- Problem description:
Read the records below. Copy each line where the string "https" occurs.

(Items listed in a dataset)
•••••
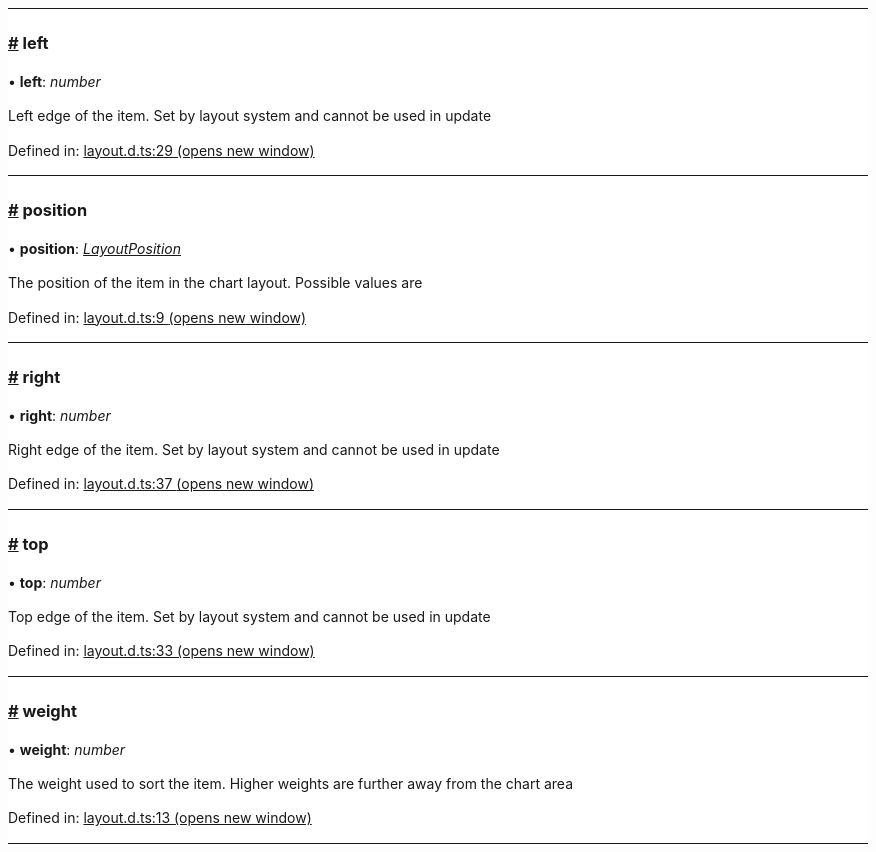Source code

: ------------------------------------------------------------------------

### <a href="#left" class="header-anchor">#</a> left

• **left**: *number*

Left edge of the item. Set by layout system and cannot be used in update

Defined in: [layout.d.ts:29 <span class="sr-only">(opens new window)</span>](https://github.com/chartjs/Chart.js/blob/0f1d07a/types/layout.d.ts#L29)

------------------------------------------------------------------------

### <a href="#position" class="header-anchor">#</a> position

• **position**: [*LayoutPosition*](/docs/3.2.0/api/#layoutposition)

The position of the item in the chart layout. Possible values are

Defined in: [layout.d.ts:9 <span class="sr-only">(opens new window)</span>](https://github.com/chartjs/Chart.js/blob/0f1d07a/types/layout.d.ts#L9)

------------------------------------------------------------------------

### <a href="#right" class="header-anchor">#</a> right

• **right**: *number*

Right edge of the item. Set by layout system and cannot be used in update

Defined in: [layout.d.ts:37 <span class="sr-only">(opens new window)</span>](https://github.com/chartjs/Chart.js/blob/0f1d07a/types/layout.d.ts#L37)

------------------------------------------------------------------------

### <a href="#top" class="header-anchor">#</a> top

• **top**: *number*

Top edge of the item. Set by layout system and cannot be used in update

Defined in: [layout.d.ts:33 <span class="sr-only">(opens new window)</span>](https://github.com/chartjs/Chart.js/blob/0f1d07a/types/layout.d.ts#L33)

------------------------------------------------------------------------

### <a href="#weight" class="header-anchor">#</a> weight

• **weight**: *number*

The weight used to sort the item. Higher weights are further away from the chart area

Defined in: [layout.d.ts:13 <span class="sr-only">(opens new window)</span>](https://github.com/chartjs/Chart.js/blob/0f1d07a/types/layout.d.ts#L13)

------------------------------------------------------------------------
•••••
- Answer section:
Defined in: [layout.d.ts:29 <span class="sr-only">(opens new window)</span>](https://github.com/chartjs/Chart.js/blob/0f1d07a/types/layout.d.ts#L29)
Defined in: [layout.d.ts:9 <span class="sr-only">(opens new window)</span>](https://github.com/chartjs/Chart.js/blob/0f1d07a/types/layout.d.ts#L9)
Defined in: [layout.d.ts:37 <span class="sr-only">(opens new window)</span>](https://github.com/chartjs/Chart.js/blob/0f1d07a/types/layout.d.ts#L37)
Defined in: [layout.d.ts:33 <span class="sr-only">(opens new window)</span>](https://github.com/chartjs/Chart.js/blob/0f1d07a/types/layout.d.ts#L33)
Defined in: [layout.d.ts:13 <span class="sr-only">(opens new window)</span>](https://github.com/chartjs/Chart.js/blob/0f1d07a/types/layout.d.ts#L13)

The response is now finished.